(Transcribed page contents)
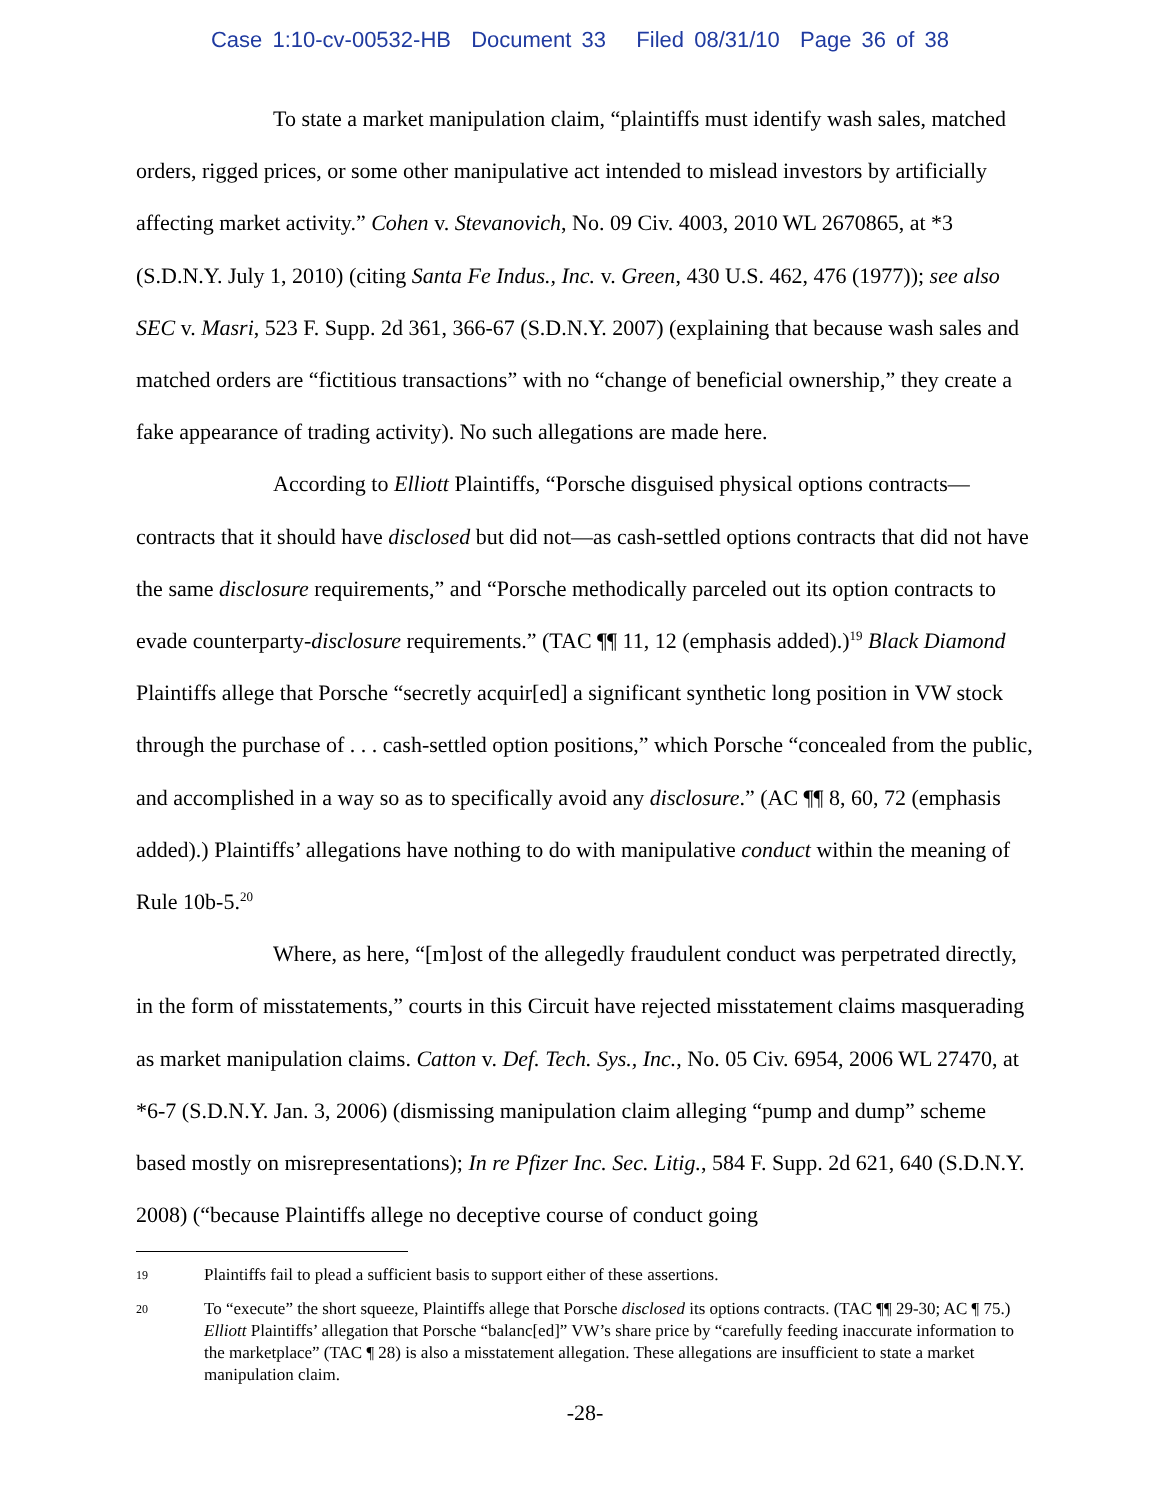Case 1:10-cv-00532-HB Document 33 Filed 08/31/10 Page 36 of 38
To state a market manipulation claim, “plaintiffs must identify wash sales, matched orders, rigged prices, or some other manipulative act intended to mislead investors by artificially affecting market activity.” Cohen v. Stevanovich, No. 09 Civ. 4003, 2010 WL 2670865, at *3 (S.D.N.Y. July 1, 2010) (citing Santa Fe Indus., Inc. v. Green, 430 U.S. 462, 476 (1977)); see also SEC v. Masri, 523 F. Supp. 2d 361, 366-67 (S.D.N.Y. 2007) (explaining that because wash sales and matched orders are “fictitious transactions” with no “change of beneficial ownership,” they create a fake appearance of trading activity). No such allegations are made here.
According to Elliott Plaintiffs, “Porsche disguised physical options contracts—contracts that it should have disclosed but did not—as cash-settled options contracts that did not have the same disclosure requirements,” and “Porsche methodically parceled out its option contracts to evade counterparty-disclosure requirements.” (TAC ¶¶ 11, 12 (emphasis added).)<sup>19</sup> Black Diamond Plaintiffs allege that Porsche “secretly acquir[ed] a significant synthetic long position in VW stock through the purchase of . . . cash-settled option positions,” which Porsche “concealed from the public, and accomplished in a way so as to specifically avoid any disclosure.” (AC ¶¶ 8, 60, 72 (emphasis added).) Plaintiffs’ allegations have nothing to do with manipulative conduct within the meaning of Rule 10b-5.<sup>20</sup>
Where, as here, “[m]ost of the allegedly fraudulent conduct was perpetrated directly, in the form of misstatements,” courts in this Circuit have rejected misstatement claims masquerading as market manipulation claims. Catton v. Def. Tech. Sys., Inc., No. 05 Civ. 6954, 2006 WL 27470, at *6-7 (S.D.N.Y. Jan. 3, 2006) (dismissing manipulation claim alleging “pump and dump” scheme based mostly on misrepresentations); In re Pfizer Inc. Sec. Litig., 584 F. Supp. 2d 621, 640 (S.D.N.Y. 2008) (“because Plaintiffs allege no deceptive course of conduct going
19 Plaintiffs fail to plead a sufficient basis to support either of these assertions.
20 To “execute” the short squeeze, Plaintiffs allege that Porsche disclosed its options contracts. (TAC ¶¶ 29-30; AC ¶ 75.) Elliott Plaintiffs’ allegation that Porsche “balanc[ed]” VW’s share price by “carefully feeding inaccurate information to the marketplace” (TAC ¶ 28) is also a misstatement allegation. These allegations are insufficient to state a market manipulation claim.
-28-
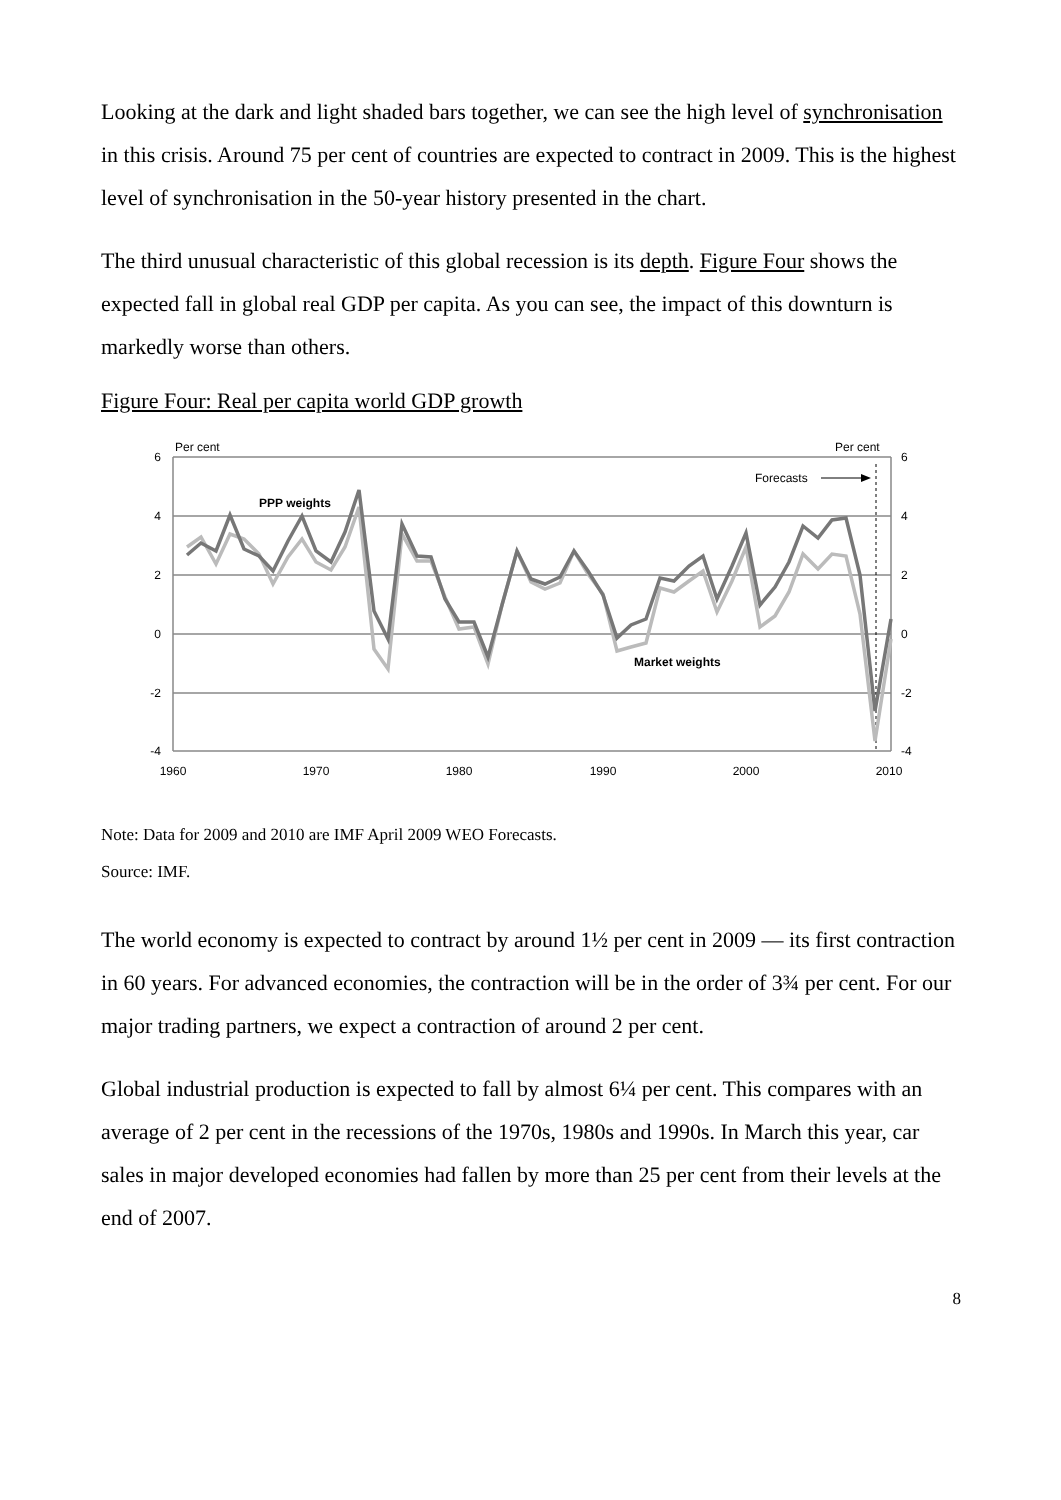Looking at the dark and light shaded bars together, we can see the high level of synchronisation in this crisis. Around 75 per cent of countries are expected to contract in 2009. This is the highest level of synchronisation in the 50-year history presented in the chart.
The third unusual characteristic of this global recession is its depth. Figure Four shows the expected fall in global real GDP per capita. As you can see, the impact of this downturn is markedly worse than others.
Figure Four: Real per capita world GDP growth
6
4
2
0
-2
-4
6
4
2
0
-2
-4
1960
1970
1980
1990
2000
2010
Per cent
Per cent
Forecasts
PPP weights
Market weights
Note: Data for 2009 and 2010 are IMF April 2009 WEO Forecasts.
Source: IMF.
The world economy is expected to contract by around 1½ per cent in 2009 — its first contraction in 60 years. For advanced economies, the contraction will be in the order of 3¾ per cent. For our major trading partners, we expect a contraction of around 2 per cent.
Global industrial production is expected to fall by almost 6¼ per cent. This compares with an average of 2 per cent in the recessions of the 1970s, 1980s and 1990s. In March this year, car sales in major developed economies had fallen by more than 25 per cent from their levels at the end of 2007.
8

Task goal -
State how many lines of the data include the word "capita", with nothing else.

Exercise output -
2